FRISCHEKUR FÜR BRUNNENSTUBEN
Die „Wächter“ fürs Rohwasser werden auf den aktuellen Stand der Technik gebracht
Brunnenstuben sichern den Förderbereich des Grundwassers direkt am Brunnen. In diesen Schutzräumen aus Beton verlaufen Rohre, Ventile und technische Anlagen zur Weiterleitung und Kontrolle des Rohwassers.
„Sie müssen absolut dicht sein.

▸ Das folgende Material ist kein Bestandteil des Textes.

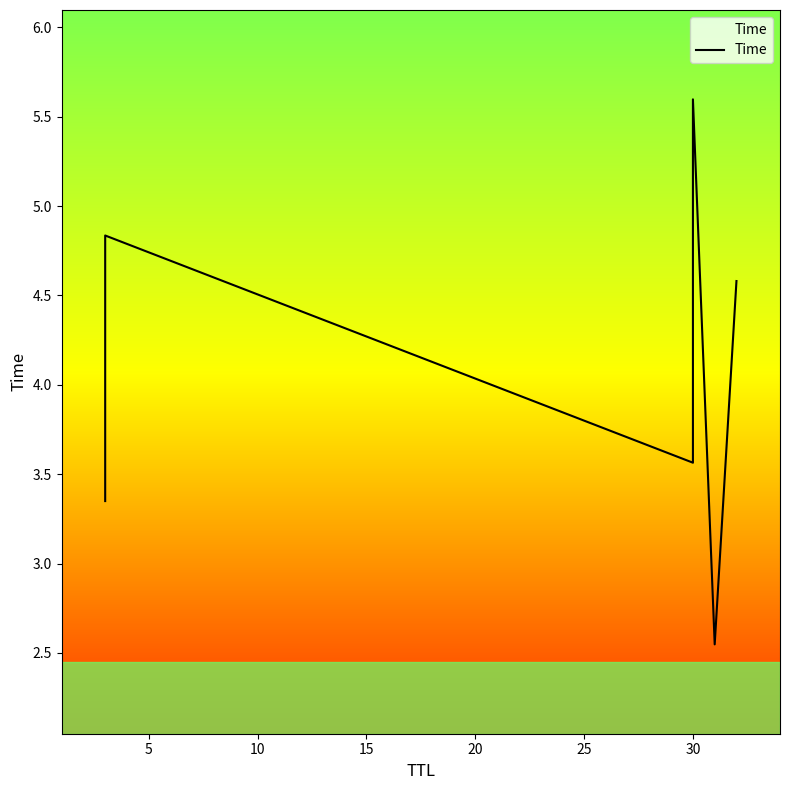

Does the chart have visible grid lines?

No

Wenn der Beton reißt, Dichtungen porös werden oder Metallteile rosten, sanieren wir, um unsere gute Wasserqualität nicht zu gefährden“, erklärt Wassermeister Heiko Pirschel. „Eine Brunnenstube ist bereits fertig, eine weitere soll 2026 noch folgen.“

Foto: WAVE/Pirschel
Dabei werden die Anlagen gemäß technischem Regelwerk des DVGW* auf den aktuellen Stand gebracht:
- neue elektrische Mess-, Steuer- und Regeltechnik (EMSR)
- moderne Pegelmessung im Brunnenrohr – Sensoren erfassen die Wasserstände und
übertragen die Daten an die Steuerungstechnik → Folge: Verbesserung der
Betriebssicherheit der Anlage - automatisierte Mengenmessung und zwei Spülanschlüsse – einer fürs Rohwasser, einer
für die Brunnenleitung
Außerdem neu:
- Austausch alter Bauteile
- zwei Einstiegsluken statt einer zur Verbesserung der Arbeitssicherheit und für den Austausch
der Brunnenpumpe
* Deutscher Verein des Gas- und Wasserfaches e. V.